### About this task
Output each record exactly, excluding pictures.

Stored entries:
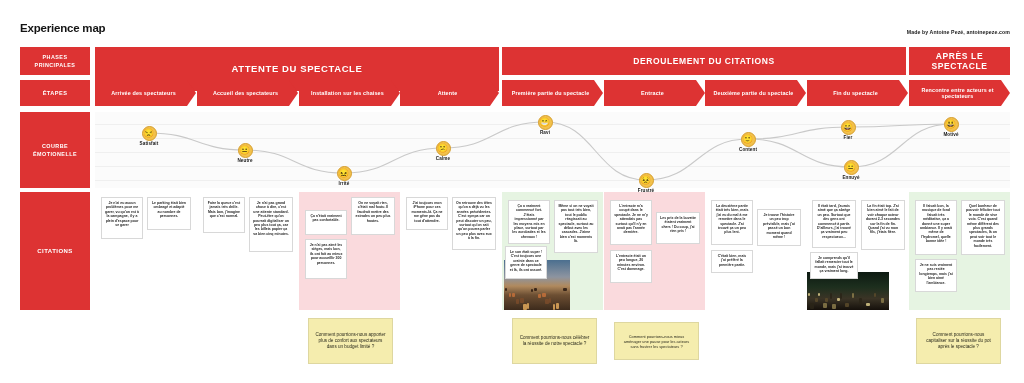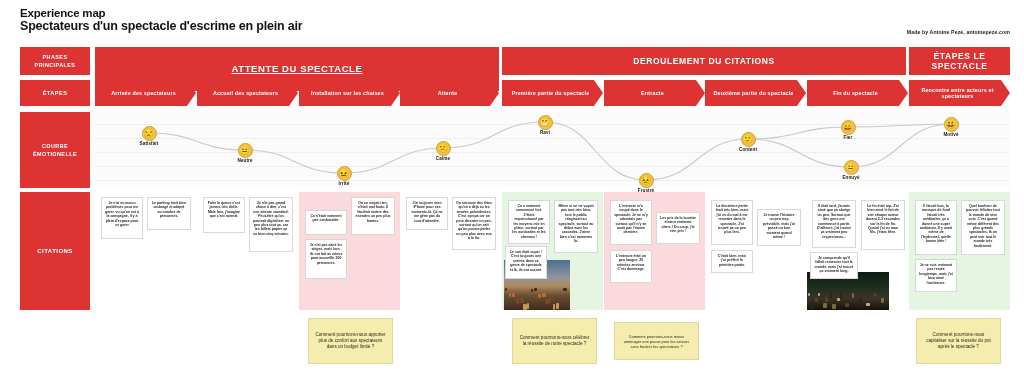"Experience map" .title-block { top: 7px -> 22px }
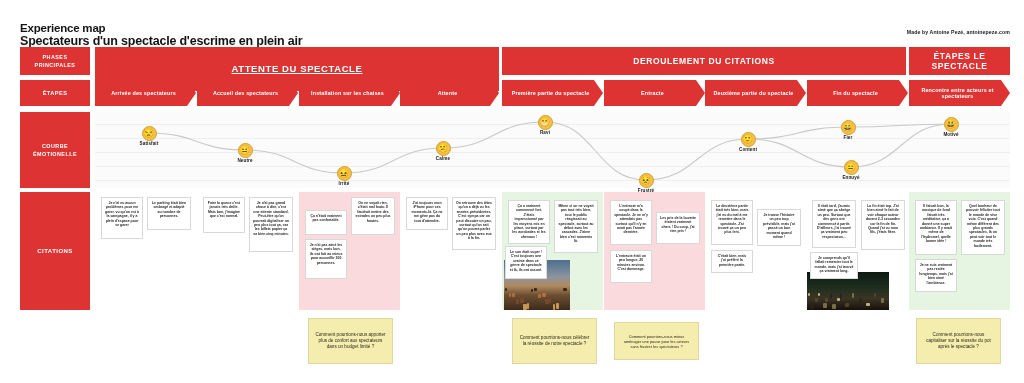"Spectateurs d'un spectacle d'escrime en" div.title-line2 { html: <div>Spectateurs d'un spectacle d'escrime en plein air</div> -> none }
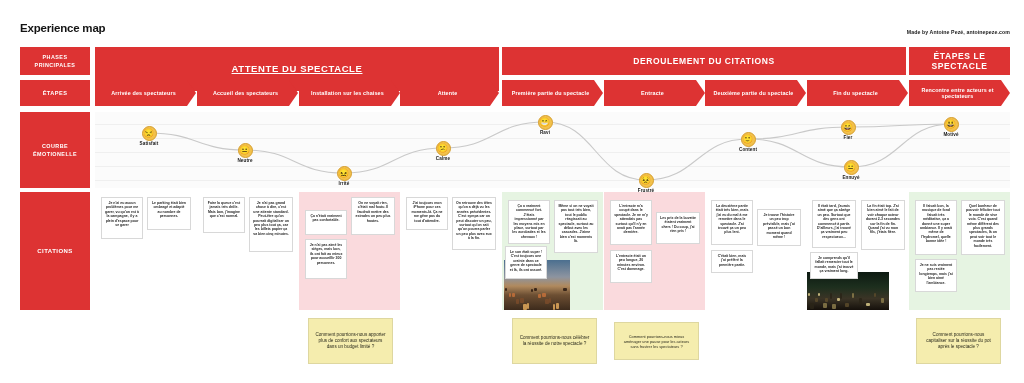"ÉTAPES LE SPECTACLE" div.phase-band { text: ÉTAPES -> APRÈS }
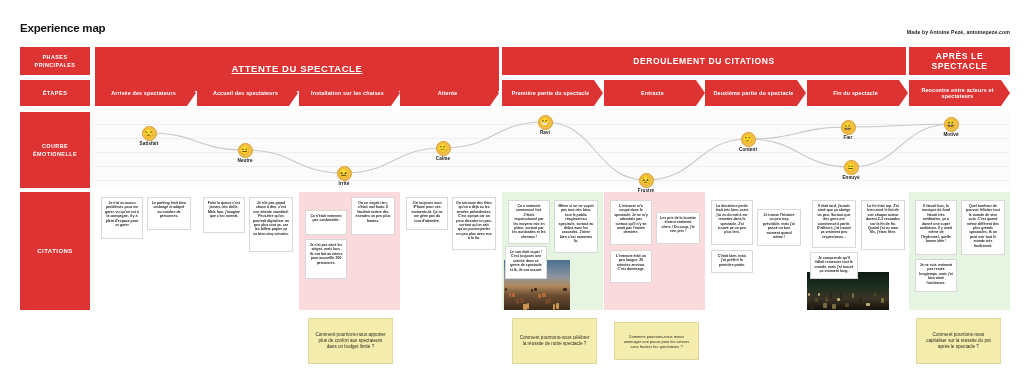"ATTENTE DU SPECTACLE" div.phase-band { text-decoration: underline -> none }
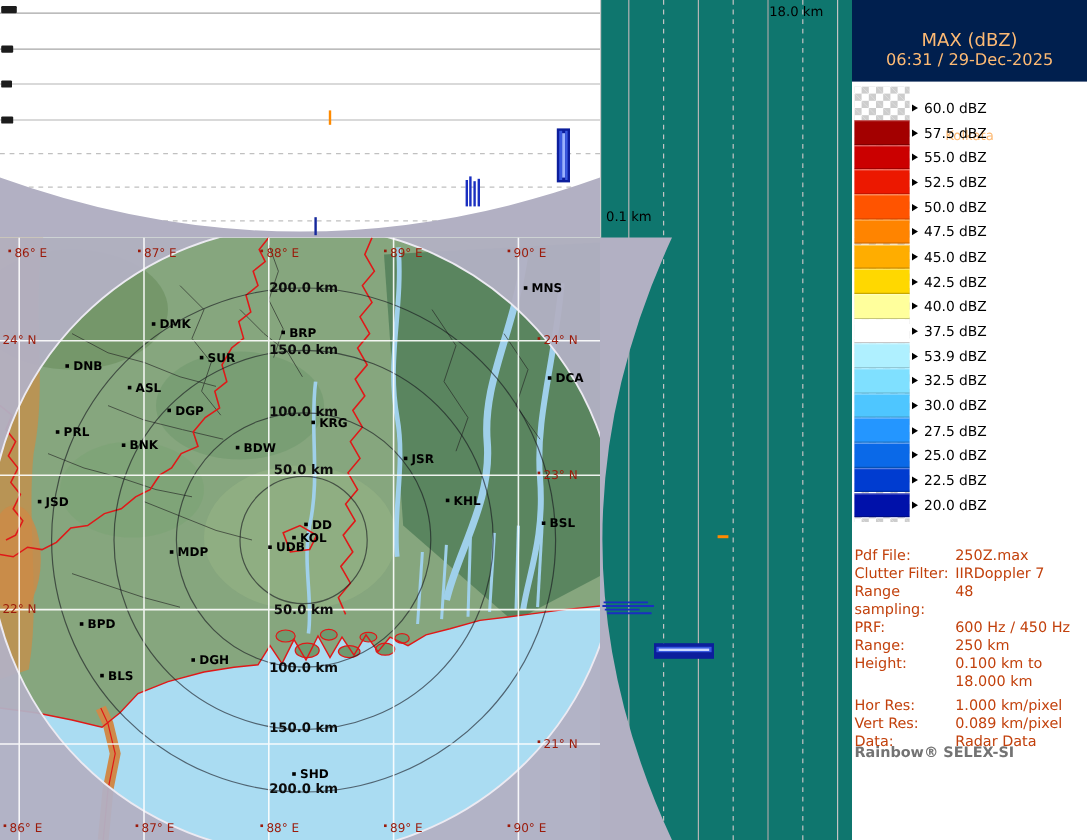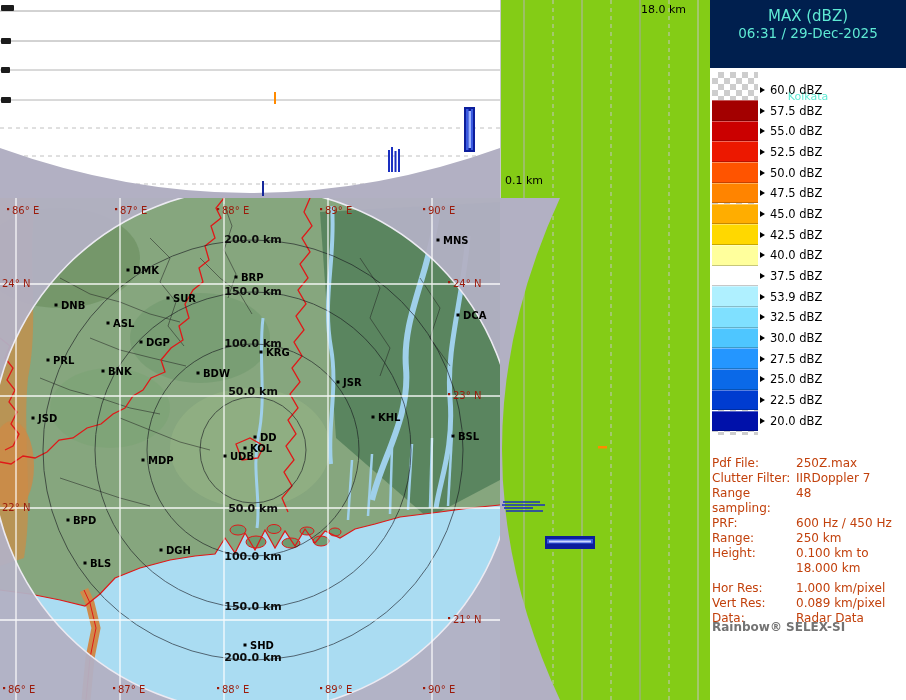"18.0 km" .side-panel { background: #84cc16 -> #0f766e }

### Response
"Experience map" .title-block { top: 7px -> 22px }
"Spectateurs d'un spectacle d'escrime en" div.title-line2 { html: <div>Spectateurs d'un spectacle d'escrime en plein air</div> -> none }
"ÉTAPES LE SPECTACLE" div.phase-band { text: ÉTAPES -> APRÈS }
"ATTENTE DU SPECTACLE" div.phase-band { text-decoration: underline -> none }
"18.0 km" .side-panel { background: #84cc16 -> #0f766e }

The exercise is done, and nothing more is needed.